NY investigates mortgage firm’s insurance deals

JEFF HORWITZ
Associated Press

WASHINGTON (AP) — New York’s top financial regulator said Monday he will investigate whether the nation’s largest overseer of subprime mortgages, Ocwen Financial Corp., overcharged struggling homeowners on insurance.

In a letter Monday, New York Financial Superintendent Benjamin Lawsky said Ocwen created complex business arrangements apparently to funnel as much as $65 million to Altisource Portfolio Solutions S.A., a publicly traded company led by former Ocwen executives and partially owned by Ocwen’s executive chairman, William Erbey.

Altisource’s total income last year was $130 million, according to its financial filings.

As the chairman of both Ocwen and Altisource, Erbey said in Securities and Exchange Commission filings that he recuses himself from any transactions between the companies. But Erbey oversaw the business deal New York is scrutinizing, Lawsky wrote, which “appears to be a gross violation of this supposed recusal policy.”

The stock market’s response to those allegations was dramatic. Altisource, which began the day with a total stock market value of $2.3 billion, began falling within minutes, ending the day down nearly 15 percent. Altisource did not respond to requests for comment. Ocwen issued a single-sentence statement declaring that it “will continue to cooperate” with New York regulators.

At the root of New York’s allegations is a product called force-placed insurance, which servicers like Ocwen force struggling mortgage borrowers to buy if they don’t maintain voluntary homeowners’ insurance. If mortgage borrowers don’t pay up for the newly purchased insurance, Ocwen forecloses on their homes. Lawsky said the extra expense of some policies “can push already struggling families over the foreclosure cliff.”

Regulators including New York’s Department of Financial Services and the Federal Housing Finance Agency have sought to stop big banks and other mortgage servicing companies from profiting by saddling homeowners with allegedly overpriced force-placed insurance. But some mortgage servicers appear to be skirting those rules by selling off nearly non-existent insurance agencies, the AP reported in a story last week.

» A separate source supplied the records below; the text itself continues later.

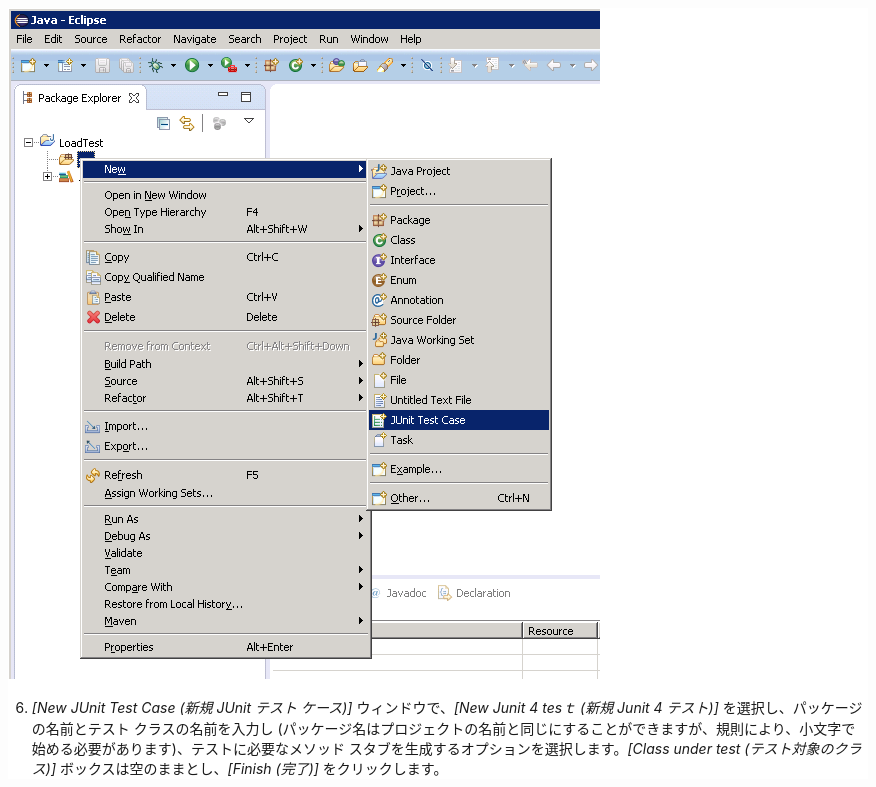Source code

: ![](./media/guidance-elasticsearch-jmeter-deploy10.png)

6.  *[New JUnit Test Case (新規 JUnit テスト ケース)]* ウィンドウで、*[New Junit 4 tesｔ (新規 Junit 4 テスト)]* を選択し、パッケージの名前とテスト クラスの名前を入力し (パッケージ名はプロジェクトの名前と同じにすることができますが、規則により、小文字で始める必要があります)、テストに必要なメソッド スタブを生成するオプションを選択します。*[Class under test (テスト対象のクラス)]* ボックスは空のままとし、*[Finish (完了)]* をクリックします。
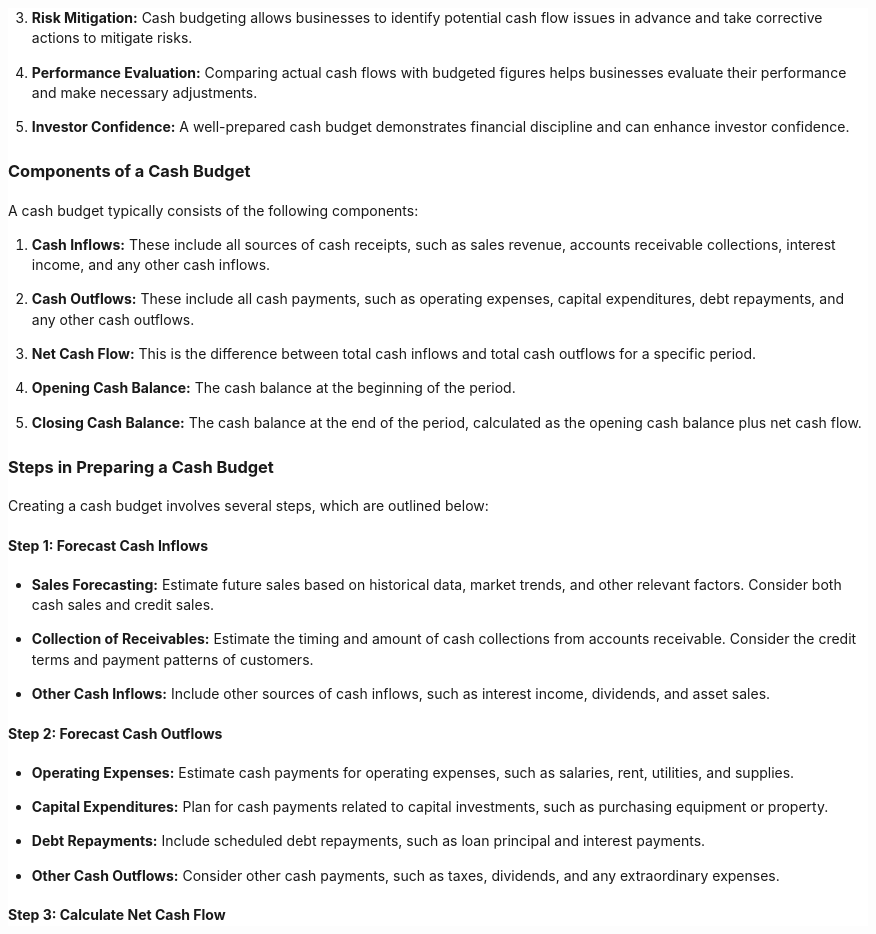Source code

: 3. **Risk Mitigation:** Cash budgeting allows businesses to identify potential cash flow issues in advance and take corrective actions to mitigate risks.

4. **Performance Evaluation:** Comparing actual cash flows with budgeted figures helps businesses evaluate their performance and make necessary adjustments.

5. **Investor Confidence:** A well-prepared cash budget demonstrates financial discipline and can enhance investor confidence.

### Components of a Cash Budget

A cash budget typically consists of the following components:

1. **Cash Inflows:** These include all sources of cash receipts, such as sales revenue, accounts receivable collections, interest income, and any other cash inflows.

2. **Cash Outflows:** These include all cash payments, such as operating expenses, capital expenditures, debt repayments, and any other cash outflows.

3. **Net Cash Flow:** This is the difference between total cash inflows and total cash outflows for a specific period.

4. **Opening Cash Balance:** The cash balance at the beginning of the period.

5. **Closing Cash Balance:** The cash balance at the end of the period, calculated as the opening cash balance plus net cash flow.

### Steps in Preparing a Cash Budget

Creating a cash budget involves several steps, which are outlined below:

#### Step 1: Forecast Cash Inflows

- **Sales Forecasting:** Estimate future sales based on historical data, market trends, and other relevant factors. Consider both cash sales and credit sales.

- **Collection of Receivables:** Estimate the timing and amount of cash collections from accounts receivable. Consider the credit terms and payment patterns of customers.

- **Other Cash Inflows:** Include other sources of cash inflows, such as interest income, dividends, and asset sales.

#### Step 2: Forecast Cash Outflows

- **Operating Expenses:** Estimate cash payments for operating expenses, such as salaries, rent, utilities, and supplies.

- **Capital Expenditures:** Plan for cash payments related to capital investments, such as purchasing equipment or property.

- **Debt Repayments:** Include scheduled debt repayments, such as loan principal and interest payments.

- **Other Cash Outflows:** Consider other cash payments, such as taxes, dividends, and any extraordinary expenses.

#### Step 3: Calculate Net Cash Flow
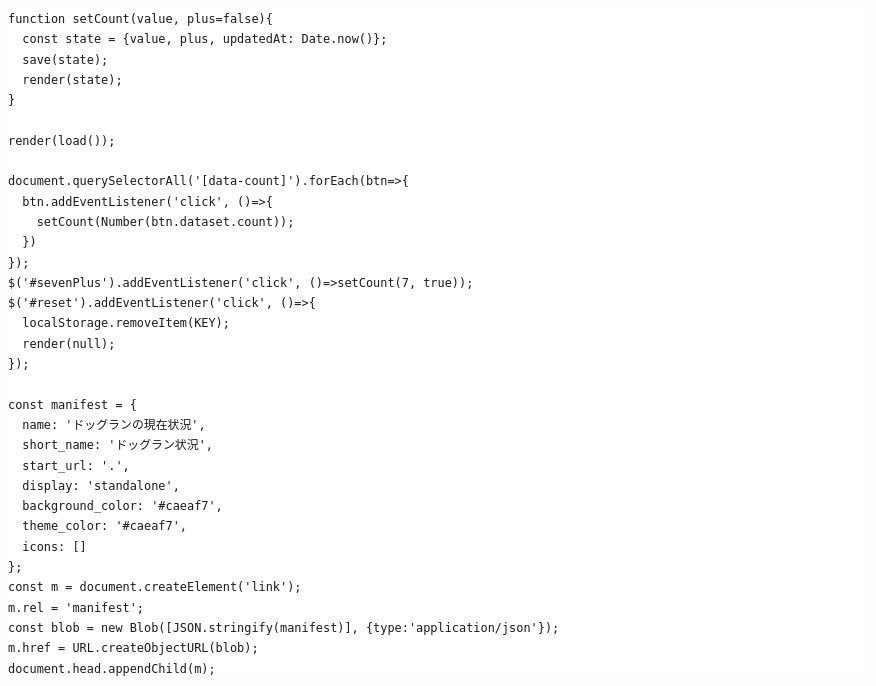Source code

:     function setCount(value, plus=false){
      const state = {value, plus, updatedAt: Date.now()};
      save(state);
      render(state);
    }

    render(load());

    document.querySelectorAll('[data-count]').forEach(btn=>{
      btn.addEventListener('click', ()=>{
        setCount(Number(btn.dataset.count));
      })
    });
    $('#sevenPlus').addEventListener('click', ()=>setCount(7, true));
    $('#reset').addEventListener('click', ()=>{
      localStorage.removeItem(KEY);
      render(null);
    });

    const manifest = {
      name: 'ドッグランの現在状況',
      short_name: 'ドッグラン状況',
      start_url: '.',
      display: 'standalone',
      background_color: '#caeaf7',
      theme_color: '#caeaf7',
      icons: []
    };
    const m = document.createElement('link');
    m.rel = 'manifest';
    const blob = new Blob([JSON.stringify(manifest)], {type:'application/json'});
    m.href = URL.createObjectURL(blob);
    document.head.appendChild(m);
  </script>
</body>
</html>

That story described how Ocwen sold Beltline Road Insurance Agency Inc. as part of an $86 million deal last year with Altisource, where Erbey is chairman and its largest shareholder. The deal occurred in the same month that the Federal Housing Finance Agency formally proposed banning direct insurance commissions from subsidiaries.

Ocwen did not respond Monday to phone calls and emails from the AP. Last week in a statement to the AP, Ocwen noted that it had owned Beltline for only a short period after acquiring it along with the assets of a smaller mortgage servicer. Ocwen said it no longer collects any commissions from Beltline and sold the agency to Altisource solely because the agency didn’t fit in with Ocwen’s business model.

Lawsky, however, alleges that Ocwen used another insurance agency, Southwest Business Corp., as an intermediary for payments to Altisource. That business arrangement will allow Altisource to “generate significant revenue from Ocwen’s new force-placed arrangement while apparently doing very little work,” Lawsky wrote, adding that Altisource’s intent was to “use this opportunity to steer profits to itself.”

New York acknowledged Monday it had already intervened in recent weeks to stop another major mortgage company from selling an affiliated insurance company. It did not provide details, but AP reported last week that, after the AP raised questions about the deal, the Department of Financial Services raised objections about the $100 million by Nationstar Mortgage Holdings Inc. of its insurance agency, Harwood Service Co., which has no website, no independent offices and only a single registered insurance agent.